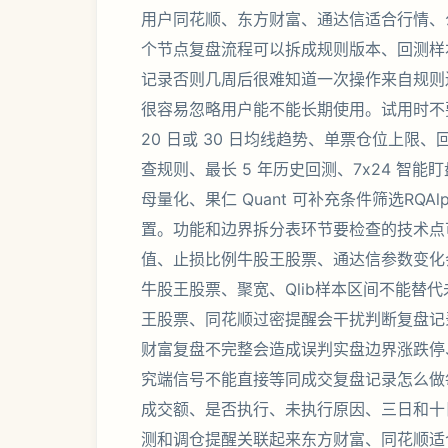
用户同花顺、东方财富、通达信适合行情、
个节点复盘流程可以拆成规则版本、回测样
记录否则几周后很难知道一次操作来自规则
很容易忽略用户能不能长期使用。试用时不
20 日或 30 日均线趋势、单票仓位上
查规则、最长 5 年历史回测、7x24 智
母量化、果仁 Quant 可补充条件筛选RQA
置。功能和边界拆分表环节要检查的技术点
值、止损比例牛股王股票、通达信参数变化
牛股王股票、聚宽、Qlib样本区间不能替
王股票、同花顺过密提醒会干扰判断复盘记
财富复盘不完整会造成误判实盘边界涨跌停、流
究端信号不能直接等同成交复盘记录怎么做
成交额、是否执行、未执行原因、三日和十
测和调仓提醒关联起来东方财富、同花顺适合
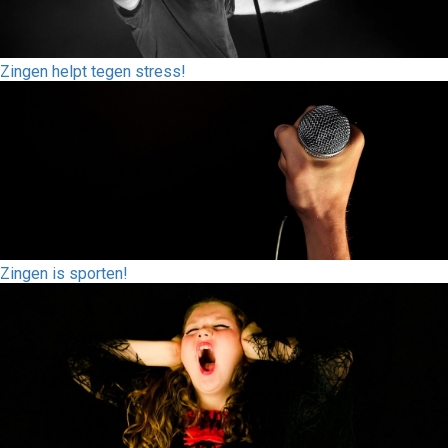
Zingen helpt tegen stress!
Zingen is sporten!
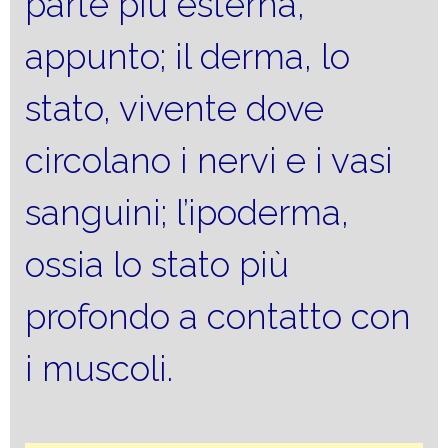
parte più esterna,
appunto; il derma, lo
stato, vivente dove
circolano i nervi e i vasi
sanguini; l’ipoderma,
ossia lo stato più
profondo a contatto con
i muscoli.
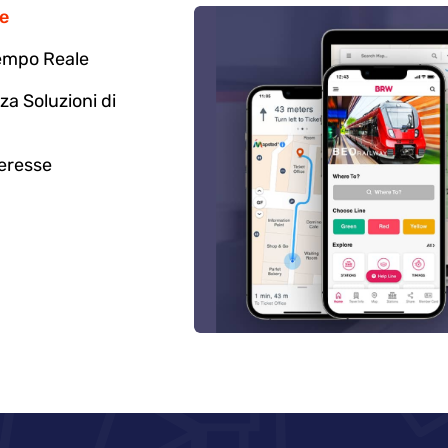
ne
Tempo Reale
a Soluzioni di
teresse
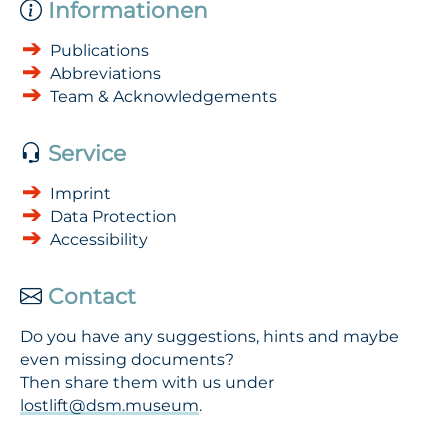
Informationen
Publications
Abbreviations
Team & Acknowledgements
Service
Imprint
Data Protection
Accessibility
Contact
Do you have any suggestions, hints and maybe
even missing documents?
Then share them with us under
lostlift@dsm.museum
.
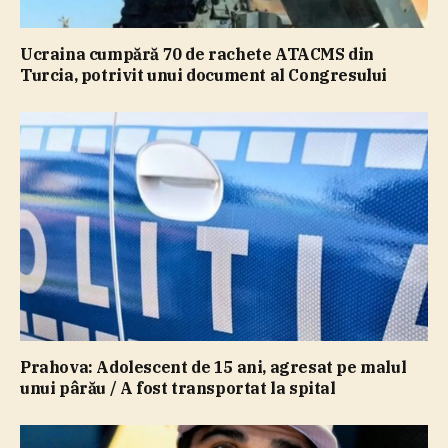
Ucraina cumpără 70 de rachete ATACMS din
Turcia, potrivit unui document al Congresului
Prahova: Adolescent de 15 ani, agresat pe malul
unui pârău / A fost transportat la spital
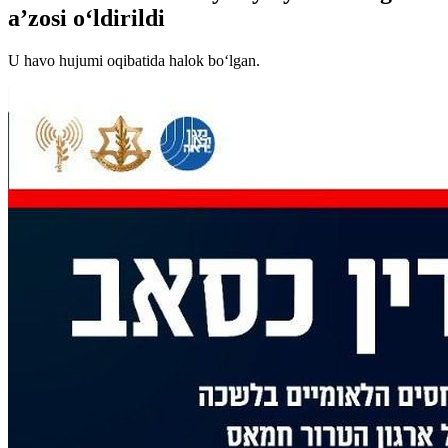
aʼzosi o‘ldirildi
U havo hujumi oqibatida halok bo‘lgan.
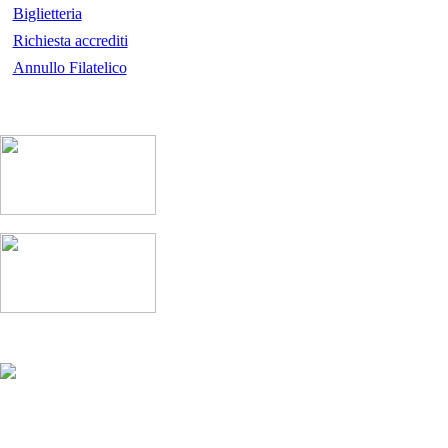
Biglietteria
Richiesta accrediti
Annullo Filatelico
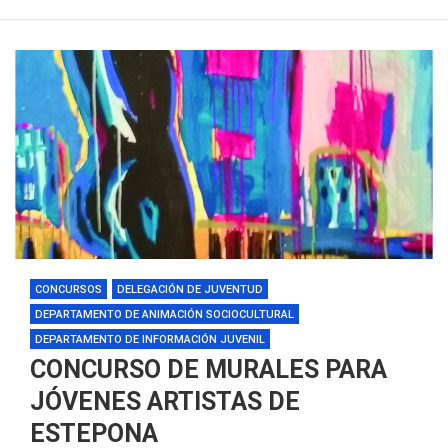
CONCURSOS
DELEGACIÓN DE JUVENTUD
DEPARTAMENTO DE ANIMACIÓN SOCIOCULTURAL
DEPARTAMENTO DE INFORMACIÓN JUVENIL
CONCURSO DE MURALES PARA
JÓVENES ARTISTAS DE
ESTEPONA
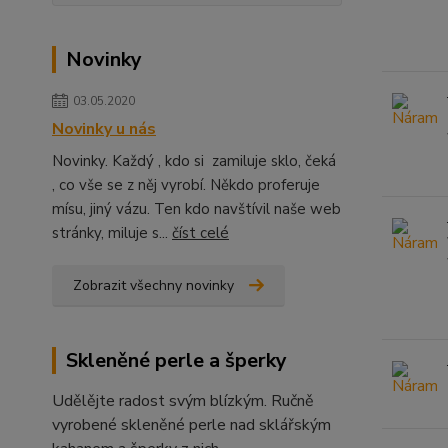
Novinky
03.05.2020
Novinky u nás
Novinky. Každý , kdo si zamiluje sklo, čeká
, co vše se z něj vyrobí. Někdo proferuje
mísu, jiný vázu. Ten kdo navštívil naše web
stránky, miluje s...
číst celé
Zobrazit všechny novinky
Skleněné perle a šperky
Udělějte radost svým blízkým. Ručně
vyrobené skleněné perle nad sklářským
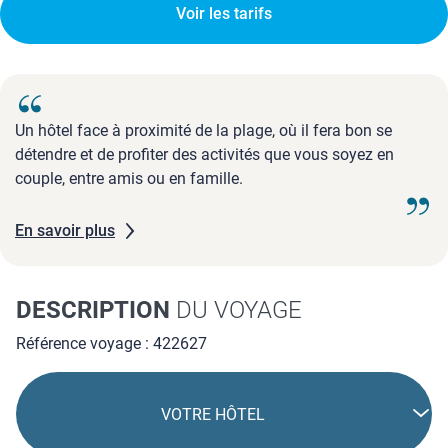
Voir les tarifs
Un hôtel face à proximité de la plage, où il fera bon se
détendre et de profiter des activités que vous soyez en
couple, entre amis ou en famille.
En savoir plus
DESCRIPTION
DU VOYAGE
Référence voyage : 422627
VOTRE HÔTEL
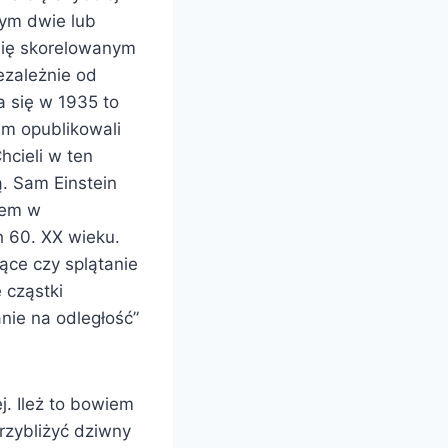
rym dwie lub
się skorelowanym
ezależnie od
a się w 1935 to
em opublikowali
hcieli w ten
. Sam Einstein
mem w
h 60. XX wieku.
ące czy splątanie
 cząstki
anie na odległość”
j. Ileż to bowiem
rzybliżyć dziwny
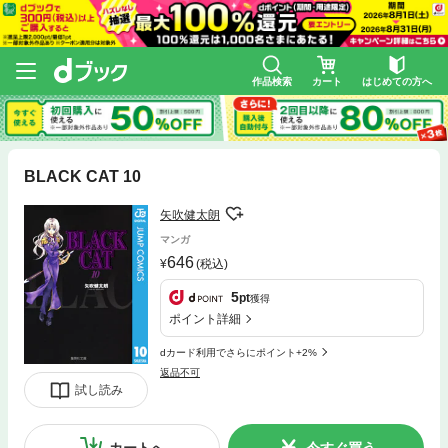
作品検索
カート
はじめての方へ
BLACK CAT 10
矢吹健太朗
マンガ
646
(税込)
5
pt
獲得
ポイント詳細
dカード利用でさらにポイント+2%
返品不可
試し読み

——

Task description = Write out the material above exactly, and omit the pictures it holds.

Exercise answer =
用户同花顺、东方财富、通达信适合行情、
个节点复盘流程可以拆成规则版本、回测样
记录否则几周后很难知道一次操作来自规则
很容易忽略用户能不能长期使用。试用时不
20 日或 30 日均线趋势、单票仓位上
查规则、最长 5 年历史回测、7x24 智
母量化、果仁 Quant 可补充条件筛选RQA
置。功能和边界拆分表环节要检查的技术点
值、止损比例牛股王股票、通达信参数变化
牛股王股票、聚宽、Qlib样本区间不能替
王股票、同花顺过密提醒会干扰判断复盘记
财富复盘不完整会造成误判实盘边界涨跌停、流
究端信号不能直接等同成交复盘记录怎么做
成交额、是否执行、未执行原因、三日和十
测和调仓提醒关联起来东方财富、同花顺适合
Zingen helpt tegen stress!
Zingen is sporten!
parte più esterna,
appunto; il derma, lo
stato, vivente dove
circolano i nervi e i vasi
sanguini; l’ipoderma,
ossia lo stato più
profondo a contatto con
i muscoli.
ne
Tempo Reale
a Soluzioni di
teresse
Informationen
Publications
Abbreviations
Team & Acknowledgements
Service
Imprint
Data Protection
Accessibility
Contact
Do you have any suggestions, hints and maybe
even missing documents?
Then share them with us under
lostlift@dsm.museum
.
Ucraina cumpără 70 de rachete ATACMS din
Turcia, potrivit unui document al Congresului
Prahova: Adolescent de 15 ani, agresat pe malul
unui pârău / A fost transportat la spital
aʼzosi o‘ldirildi
U havo hujumi oqibatida halok bo‘lgan.
Biglietteria
Richiesta accrediti
Annullo Filatelico
CONCURSOS
DELEGACIÓN DE JUVENTUD
DEPARTAMENTO DE ANIMACIÓN SOCIOCULTURAL
DEPARTAMENTO DE INFORMACIÓN JUVENIL
CONCURSO DE MURALES PARA
JÓVENES ARTISTAS DE
ESTEPONA
Novinky
03.05.2020
Novinky u nás
Novinky. Každý , kdo si zamiluje sklo, čeká
, co vše se z něj vyrobí. Někdo proferuje
mísu, jiný vázu. Ten kdo navštívil naše web
stránky, miluje s...
číst celé
Zobrazit všechny novinky
Skleněné perle a šperky
Udělějte radost svým blízkým. Ručně
vyrobené skleněné perle nad sklářským
Voir les tarifs
Un hôtel face à proximité de la plage, où il fera bon se
détendre et de profiter des activités que vous soyez en
couple, entre amis ou en famille.
En savoir plus
DESCRIPTION
DU VOYAGE
Référence voyage : 422627
VOTRE HÔTEL
rym dwie lub
się skorelowanym
ezależnie od
a się w 1935 to
em opublikowali
hcieli w ten
. Sam Einstein
mem w
h 60. XX wieku.
ące czy splątanie
 cząstki
anie na odległość”
j. Ileż to bowiem
rzybliżyć dziwny
作品検索
カート
はじめての方へ
BLACK CAT 10
矢吹健太朗
マンガ
646
(税込)
5
pt
獲得
ポイント詳細
dカード利用でさらにポイント+2%
返品不可
試し読み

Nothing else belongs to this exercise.